Senate Committee Rejects Bush Corporate Air Pollution Plan

9-9 deadlock blocks efforts to dismantle the Clean Air Act

Contacts

Maria Weidner or Jim Cox, 202-667-4500

Today the Bush administration’s Corporate Air Pollution Plan (S. 131) failed to garner the necessary votes to make it out of the Senate Environment and Public Works Committee (EPW), dealing a stinging defeat to proponents of this package of public health rollbacks. The Committee deadlocked at 9-9, with seven Democrats, one Republican and one Independent voting against the so-called “Clear Skies” bill.

“Today we thank the Senators who voted to place the health of their constituents above the polluters’ desire to dismantle the very law that protects the air we all must breathe,” said Earthjustice’s Maria Weidner.
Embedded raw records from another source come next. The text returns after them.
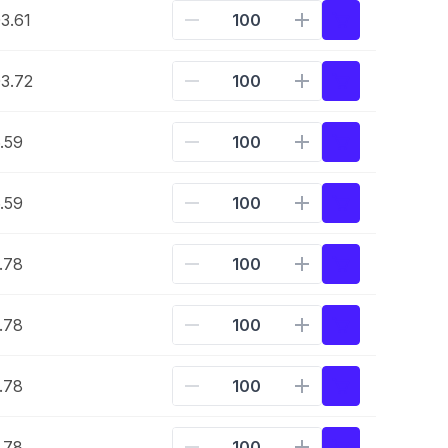
3.61
3.72
.59
.59
.78
.78
.78
.78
Today’s vote comes two weeks after an abortive attempt to mark up this legislation was unexpectedly called off when the Committee’s majority leadership concluded that they could not assemble enough votes to pass the bill out of Committee. Committee members have reportedly spent the intervening weeks in ongoing negotiations.

“Today’s 9-9 deadlock shows that discussions over the past two weeks failed to sway Senators who value public health over corporate welfare,” said James Cox, Counsel for Earthjustice. “This stalemate underscores the need for EPA to end delays in issuing strong rules to control interstate air pollution and toxic power plant pollution, including mercury.”

Some of the most egregious ways the Corporate Air Pollution Plan would undercut current Clean Air Act protections include attempts to:



  • Allow power plants to release twice as much soot-forming sulfur dioxide, and more than one-and-one-half times as much smog-forming nitrogen oxides than the Clean Air Act allows, for nearly a decade longer;


  • Allow power plants and other facilities to emit nearly seven times as much toxic mercury for a decade longer;


  • Repeal provisions requiring major industrial sources of air pollution to install state-of-the-art pollution control technologies;


  • Impede states’ efforts to protect their citizens from pollution originating in upwind states;


  • Allow certain new power plants and other facilities to disregard their adverse impacts on air quality in national parks or wilderness areas;


  • Allow years of delay in deadlines for meeting clean air health standards and weaken requirements for anti-smog measures in cities with polluted air.